The AfroFuture Fest that prides itself as an “immersive, intimate, and intentional space keeping for Afro-Black [futurists]” planned for August 3, originally announced that tickets for “people of color” would cost $10 while those for “non-POC” or “white people,” could cost $20 if purchased early, and $20 or $40, respectively, if sold closer to the date of the festival.

“Our ticket structure was built to insure that the most marginalized communities (people of color) are provided with an equitable chance at enjoying events in their own community (black Detroit),” they explained in a festival announcement.

But the policy drew sharp criticism from whites and some blacks, and a biracial Detroit rapper known as Tiny Jag announced she would not appear at the show because of the policy.

That forced the organizers in the majority African-American city, a community group called Afrofuture Youth, to reverse course Sunday and set all ticket prices at $20.

Organizer Adrienne Ayers said the original pricing was set to “promote equity over equality” for blacks.

“The ticket structure is set up to support the most marginalized. Often times when dope events happen in Detroit the cheapest tickets are bought and then sold by people not from the community (because) they can afford them first, leaving higher price tickets as the only options left,” she said on Twitter on July 2.
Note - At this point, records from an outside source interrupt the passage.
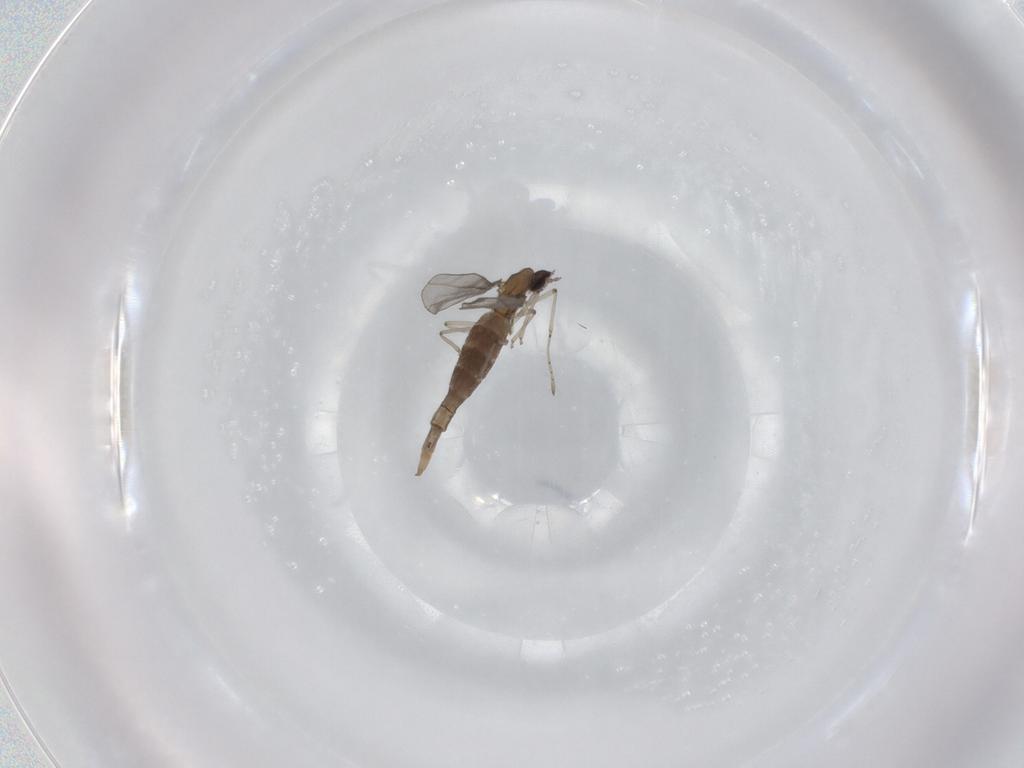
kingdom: Animalia
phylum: Arthropoda
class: Insecta
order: Diptera
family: Cecidomyiidae
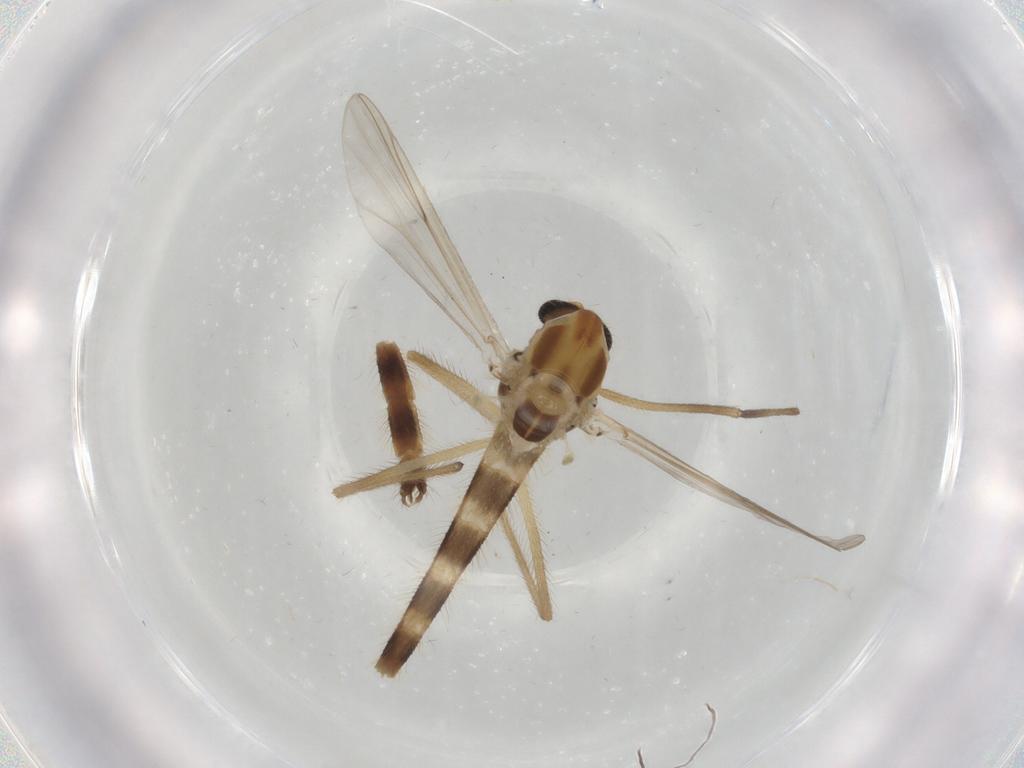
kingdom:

The policy was changed Sunday, Afrofuture Youth announced, “For the safety of our community, family, elders who received threats from white supremacists, & youth who were subjected to seeing racist comments” on social media.

All tickets will be $20, but the group suggests additional donations from “nonPOC” attendees.

The controversy came amid growing talk of the US government and communities paying reparations to African Americans for centuries of slavery, discrimination and abuse.